==== Extracted data ====

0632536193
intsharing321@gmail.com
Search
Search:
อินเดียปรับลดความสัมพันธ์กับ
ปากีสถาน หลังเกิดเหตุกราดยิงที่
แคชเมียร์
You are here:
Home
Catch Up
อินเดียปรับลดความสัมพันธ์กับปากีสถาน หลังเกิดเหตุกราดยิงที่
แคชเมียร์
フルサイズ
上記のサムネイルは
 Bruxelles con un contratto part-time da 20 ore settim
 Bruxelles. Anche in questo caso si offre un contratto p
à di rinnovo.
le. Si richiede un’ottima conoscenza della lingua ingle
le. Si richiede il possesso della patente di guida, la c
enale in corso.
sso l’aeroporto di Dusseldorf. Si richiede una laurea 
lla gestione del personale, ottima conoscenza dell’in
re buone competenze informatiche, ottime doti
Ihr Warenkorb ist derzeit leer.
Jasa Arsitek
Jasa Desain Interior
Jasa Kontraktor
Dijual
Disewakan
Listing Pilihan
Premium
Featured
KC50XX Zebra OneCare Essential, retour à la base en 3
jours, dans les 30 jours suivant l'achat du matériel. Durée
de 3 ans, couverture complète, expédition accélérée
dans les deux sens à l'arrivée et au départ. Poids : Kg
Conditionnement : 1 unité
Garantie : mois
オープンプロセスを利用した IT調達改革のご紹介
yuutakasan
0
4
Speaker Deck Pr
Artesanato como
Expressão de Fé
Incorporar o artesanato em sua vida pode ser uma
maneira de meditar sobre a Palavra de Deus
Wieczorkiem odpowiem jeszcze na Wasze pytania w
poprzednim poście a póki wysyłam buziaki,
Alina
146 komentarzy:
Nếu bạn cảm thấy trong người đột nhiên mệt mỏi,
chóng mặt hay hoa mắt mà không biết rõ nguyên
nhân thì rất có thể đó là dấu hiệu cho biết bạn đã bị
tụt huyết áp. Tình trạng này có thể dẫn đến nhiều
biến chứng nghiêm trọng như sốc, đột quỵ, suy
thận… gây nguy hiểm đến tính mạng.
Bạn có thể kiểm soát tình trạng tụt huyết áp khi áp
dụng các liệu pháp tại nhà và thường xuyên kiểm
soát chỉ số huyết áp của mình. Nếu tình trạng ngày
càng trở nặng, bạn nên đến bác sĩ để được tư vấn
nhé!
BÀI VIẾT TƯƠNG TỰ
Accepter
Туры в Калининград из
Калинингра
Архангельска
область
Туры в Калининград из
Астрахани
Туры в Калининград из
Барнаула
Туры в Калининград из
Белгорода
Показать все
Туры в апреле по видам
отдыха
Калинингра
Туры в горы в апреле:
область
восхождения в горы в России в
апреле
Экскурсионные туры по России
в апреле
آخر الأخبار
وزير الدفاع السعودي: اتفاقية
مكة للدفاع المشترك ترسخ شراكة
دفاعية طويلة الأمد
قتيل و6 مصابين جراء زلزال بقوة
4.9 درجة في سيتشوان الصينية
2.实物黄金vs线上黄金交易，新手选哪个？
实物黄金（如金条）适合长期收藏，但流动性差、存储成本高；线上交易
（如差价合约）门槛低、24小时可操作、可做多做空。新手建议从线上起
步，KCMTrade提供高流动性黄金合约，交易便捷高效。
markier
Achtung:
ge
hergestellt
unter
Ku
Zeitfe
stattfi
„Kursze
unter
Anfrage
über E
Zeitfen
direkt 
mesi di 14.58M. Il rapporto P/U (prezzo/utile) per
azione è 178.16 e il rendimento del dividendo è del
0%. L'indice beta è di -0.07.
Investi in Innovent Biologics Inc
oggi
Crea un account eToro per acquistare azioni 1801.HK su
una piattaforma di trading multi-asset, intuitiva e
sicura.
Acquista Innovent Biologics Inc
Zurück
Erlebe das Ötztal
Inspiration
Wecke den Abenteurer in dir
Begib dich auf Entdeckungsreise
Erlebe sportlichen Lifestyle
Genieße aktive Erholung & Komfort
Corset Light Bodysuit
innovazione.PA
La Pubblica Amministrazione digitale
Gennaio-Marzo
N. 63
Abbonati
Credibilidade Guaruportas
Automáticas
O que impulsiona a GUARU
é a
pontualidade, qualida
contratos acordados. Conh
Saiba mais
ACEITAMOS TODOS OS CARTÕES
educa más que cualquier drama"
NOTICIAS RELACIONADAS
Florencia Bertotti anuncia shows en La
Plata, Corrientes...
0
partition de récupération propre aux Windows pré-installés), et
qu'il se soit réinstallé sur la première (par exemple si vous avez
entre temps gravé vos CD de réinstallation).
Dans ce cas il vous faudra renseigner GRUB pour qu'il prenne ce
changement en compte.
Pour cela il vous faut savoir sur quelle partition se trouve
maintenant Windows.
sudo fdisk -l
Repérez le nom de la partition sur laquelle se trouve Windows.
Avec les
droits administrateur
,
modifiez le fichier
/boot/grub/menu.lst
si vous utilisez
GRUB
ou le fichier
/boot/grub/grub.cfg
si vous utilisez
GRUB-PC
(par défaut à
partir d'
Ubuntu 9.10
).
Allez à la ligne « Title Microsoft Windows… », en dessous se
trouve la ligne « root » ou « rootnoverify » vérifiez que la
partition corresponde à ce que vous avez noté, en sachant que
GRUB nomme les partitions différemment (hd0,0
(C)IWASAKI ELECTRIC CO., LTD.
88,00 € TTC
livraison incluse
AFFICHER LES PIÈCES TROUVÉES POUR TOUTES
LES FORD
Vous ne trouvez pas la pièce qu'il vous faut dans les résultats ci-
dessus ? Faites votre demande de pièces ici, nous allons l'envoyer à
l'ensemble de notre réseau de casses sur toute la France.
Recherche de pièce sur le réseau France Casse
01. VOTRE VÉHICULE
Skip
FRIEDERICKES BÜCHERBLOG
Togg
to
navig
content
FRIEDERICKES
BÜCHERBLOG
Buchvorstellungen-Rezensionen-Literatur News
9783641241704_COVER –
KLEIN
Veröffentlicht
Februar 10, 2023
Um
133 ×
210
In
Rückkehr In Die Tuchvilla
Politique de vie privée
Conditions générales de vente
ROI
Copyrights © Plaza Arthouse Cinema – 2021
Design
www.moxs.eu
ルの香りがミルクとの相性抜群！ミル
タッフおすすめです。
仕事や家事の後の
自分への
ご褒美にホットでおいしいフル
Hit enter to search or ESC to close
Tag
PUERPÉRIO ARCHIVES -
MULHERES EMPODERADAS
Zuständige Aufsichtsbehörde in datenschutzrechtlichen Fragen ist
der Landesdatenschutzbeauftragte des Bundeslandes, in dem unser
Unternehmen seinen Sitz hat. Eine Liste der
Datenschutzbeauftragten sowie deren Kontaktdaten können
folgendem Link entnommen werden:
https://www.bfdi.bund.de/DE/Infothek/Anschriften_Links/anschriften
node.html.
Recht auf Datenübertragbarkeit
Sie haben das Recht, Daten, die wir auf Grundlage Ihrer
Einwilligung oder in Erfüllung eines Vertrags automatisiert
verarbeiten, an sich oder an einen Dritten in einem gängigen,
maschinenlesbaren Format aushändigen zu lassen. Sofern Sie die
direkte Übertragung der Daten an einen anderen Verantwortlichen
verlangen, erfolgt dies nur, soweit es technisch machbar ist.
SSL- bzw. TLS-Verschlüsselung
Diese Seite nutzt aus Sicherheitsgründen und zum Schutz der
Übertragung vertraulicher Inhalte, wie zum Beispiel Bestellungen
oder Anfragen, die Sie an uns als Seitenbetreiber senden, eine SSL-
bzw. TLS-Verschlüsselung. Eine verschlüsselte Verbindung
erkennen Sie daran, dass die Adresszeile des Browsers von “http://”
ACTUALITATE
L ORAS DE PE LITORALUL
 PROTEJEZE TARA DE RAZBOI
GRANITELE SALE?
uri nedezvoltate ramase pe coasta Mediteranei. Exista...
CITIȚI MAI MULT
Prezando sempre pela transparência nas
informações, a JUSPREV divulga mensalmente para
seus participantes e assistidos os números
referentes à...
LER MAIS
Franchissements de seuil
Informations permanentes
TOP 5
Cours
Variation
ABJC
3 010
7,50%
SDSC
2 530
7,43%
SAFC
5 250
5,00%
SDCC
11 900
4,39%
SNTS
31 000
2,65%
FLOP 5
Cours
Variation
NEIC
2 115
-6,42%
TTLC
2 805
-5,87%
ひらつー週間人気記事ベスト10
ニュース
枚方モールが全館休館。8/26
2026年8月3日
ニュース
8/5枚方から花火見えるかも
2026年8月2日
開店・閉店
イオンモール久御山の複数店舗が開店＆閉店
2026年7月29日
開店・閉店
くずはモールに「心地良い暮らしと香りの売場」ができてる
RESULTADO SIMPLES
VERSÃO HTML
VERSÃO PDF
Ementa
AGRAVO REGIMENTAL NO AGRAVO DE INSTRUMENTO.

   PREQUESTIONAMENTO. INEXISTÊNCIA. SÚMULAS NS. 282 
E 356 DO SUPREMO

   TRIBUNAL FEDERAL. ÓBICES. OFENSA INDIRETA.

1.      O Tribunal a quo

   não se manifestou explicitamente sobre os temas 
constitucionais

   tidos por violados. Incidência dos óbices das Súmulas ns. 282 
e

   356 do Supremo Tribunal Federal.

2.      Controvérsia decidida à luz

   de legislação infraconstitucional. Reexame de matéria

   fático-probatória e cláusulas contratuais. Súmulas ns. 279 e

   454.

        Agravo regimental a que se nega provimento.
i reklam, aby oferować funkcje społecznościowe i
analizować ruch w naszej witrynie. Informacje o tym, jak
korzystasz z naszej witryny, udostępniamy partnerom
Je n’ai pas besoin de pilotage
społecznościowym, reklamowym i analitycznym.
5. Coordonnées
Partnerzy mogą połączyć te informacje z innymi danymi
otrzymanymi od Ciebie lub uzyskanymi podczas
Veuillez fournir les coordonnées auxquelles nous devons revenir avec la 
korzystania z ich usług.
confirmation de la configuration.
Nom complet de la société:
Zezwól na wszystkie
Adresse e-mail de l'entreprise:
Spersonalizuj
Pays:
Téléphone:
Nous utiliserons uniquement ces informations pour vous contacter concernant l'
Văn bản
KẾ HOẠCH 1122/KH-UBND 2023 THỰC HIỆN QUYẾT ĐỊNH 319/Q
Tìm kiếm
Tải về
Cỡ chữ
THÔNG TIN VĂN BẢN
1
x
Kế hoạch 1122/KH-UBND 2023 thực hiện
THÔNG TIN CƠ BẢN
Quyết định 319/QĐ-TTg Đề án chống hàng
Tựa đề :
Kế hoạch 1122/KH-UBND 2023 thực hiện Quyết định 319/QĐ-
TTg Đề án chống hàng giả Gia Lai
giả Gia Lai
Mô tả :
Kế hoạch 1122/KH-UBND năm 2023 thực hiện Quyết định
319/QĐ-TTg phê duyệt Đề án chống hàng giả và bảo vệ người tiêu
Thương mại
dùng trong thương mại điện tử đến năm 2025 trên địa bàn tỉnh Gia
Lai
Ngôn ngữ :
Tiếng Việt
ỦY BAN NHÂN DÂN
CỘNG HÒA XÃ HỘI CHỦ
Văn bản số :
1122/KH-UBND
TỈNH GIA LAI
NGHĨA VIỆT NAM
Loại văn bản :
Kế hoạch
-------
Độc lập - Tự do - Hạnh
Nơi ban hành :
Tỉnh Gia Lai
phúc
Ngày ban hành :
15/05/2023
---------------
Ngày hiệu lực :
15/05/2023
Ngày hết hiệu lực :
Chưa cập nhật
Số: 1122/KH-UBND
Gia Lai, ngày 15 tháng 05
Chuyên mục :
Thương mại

====

_Your task_: The task calls for every line of the material that contains the string "บลดความส".

_Exercise result_:
อินเดียปรับลดความสัมพันธ์กับ
อินเดียปรับลดความสัมพันธ์กับปากีสถาน หลังเกิดเหตุกราดยิงที่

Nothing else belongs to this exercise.